The Office for National Statistics reports that long-term net migration (people arriving to stay 12+ months minus those leaving) has fallen sharply — from 649,000 in the year ending June 2024 to 204,000 in the year ending June 2025.
This is the lowest net-migration level seen since 2021 (when post-pandemic restrictions ended and new immigration rules were introduced).
Why net migration is falling: fewer in, more out
Fewer arrivals from non-EU+ countries
The biggest factor: immigration of non-EU+ nationals dropped by around 394,000 (a 37% decline) over the 12 months to June 2025.
Much of that drop is among people arriving for work or study, including their dependants. The number of dependants arriving with work- and study-visas collapsed — from a peak of 374,000 in 2023 down to 98,000 now.
Rising emigration
At the same time, more people are leaving the UK. A large share of those leaving are non-EU+ nationals who originally came to study — particularly from countries such as India and China.

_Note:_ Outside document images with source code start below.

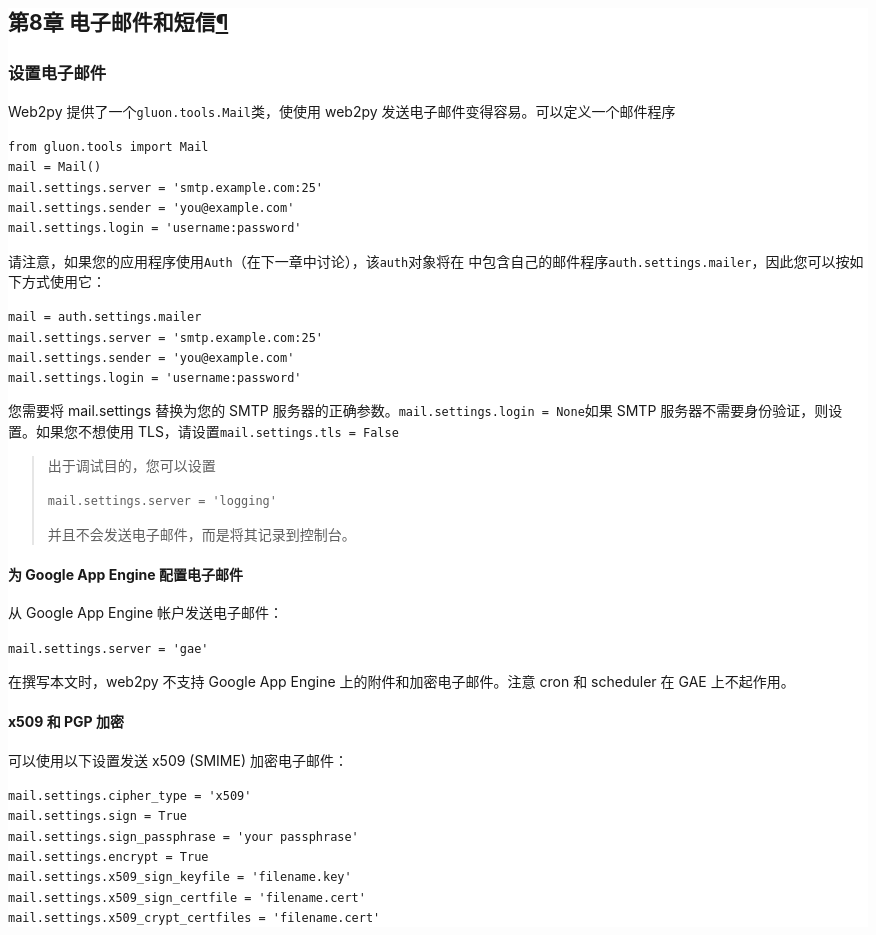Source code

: ## 第8章 电子邮件和短信[¶](http://web2py.com/books/default/chapter/29/08/emails-and-sms#Emails-and-SMS)



### 设置电子邮件

Web2py 提供了一个`gluon.tools.Mail`类，使使用 web2py 发送电子邮件变得容易。可以定义一个邮件程序

```
from gluon.tools import Mail
mail = Mail()
mail.settings.server = 'smtp.example.com:25'
mail.settings.sender = 'you@example.com'
mail.settings.login = 'username:password'
```

请注意，如果您的应用程序使用`Auth`（在下一章中讨论），该`auth`对象将在 中包含自己的邮件程序`auth.settings.mailer`，因此您可以按如下方式使用它：

```
mail = auth.settings.mailer
mail.settings.server = 'smtp.example.com:25'
mail.settings.sender = 'you@example.com'
mail.settings.login = 'username:password'
```

您需要将 mail.settings 替换为您的 SMTP 服务器的正确参数。`mail.settings.login = None`如果 SMTP 服务器不需要身份验证，则设置。如果您不想使用 TLS，请设置`mail.settings.tls = False`

> 出于调试目的，您可以设置
>
> ```
> mail.settings.server = 'logging'
> ```
>
> 并且不会发送电子邮件，而是将其记录到控制台。



#### 为 Google App Engine 配置电子邮件

从 Google App Engine 帐户发送电子邮件：

```
mail.settings.server = 'gae'
```

在撰写本文时，web2py 不支持 Google App Engine 上的附件和加密电子邮件。注意 cron 和 scheduler 在 GAE 上不起作用。



#### x509 和 PGP 加密





可以使用以下设置发送 x509 (SMIME) 加密电子邮件：

```
mail.settings.cipher_type = 'x509'
mail.settings.sign = True
mail.settings.sign_passphrase = 'your passphrase'
mail.settings.encrypt = True
mail.settings.x509_sign_keyfile = 'filename.key'
mail.settings.x509_sign_certfile = 'filename.cert'
mail.settings.x509_crypt_certfiles = 'filename.cert'
```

Although more students are now staying for longer after their courses, overall emigration remains elevated.
The ONS has changed the way it measures migration: moving away from survey-based estimates (like the survey done at airports) to using administrative data (Immigration/Borders data, tax/benefits data, etc.), which gives a more accurate picture.
As a result, for British and EU+ nationals the "net migration" numbers have also been revised. Net migration estimates for British nationals are now roughly 100,000 per year lower than previously thought; for EU+ nationals, net migration is slightly higher (though still negative).
In short — some of the apparent fall in net migration is due to better measurement, not solely changes in immigration or emigration behaviour.
What all that means
The dramatic drop in net migration seems to be mainly driven by fewer non-EU+ people entering on visas (work or study + dependants) and more people leaving — especially former international students.
The revisions in methodology mean that previous estimates likely overstated net migration of British nationals; the new approach paints a somewhat different picture for that group.
However — the picture remains provisional. The ONS notes that visa-application data, migration behaviours, economic and social factors, and government policy could all influence future trends.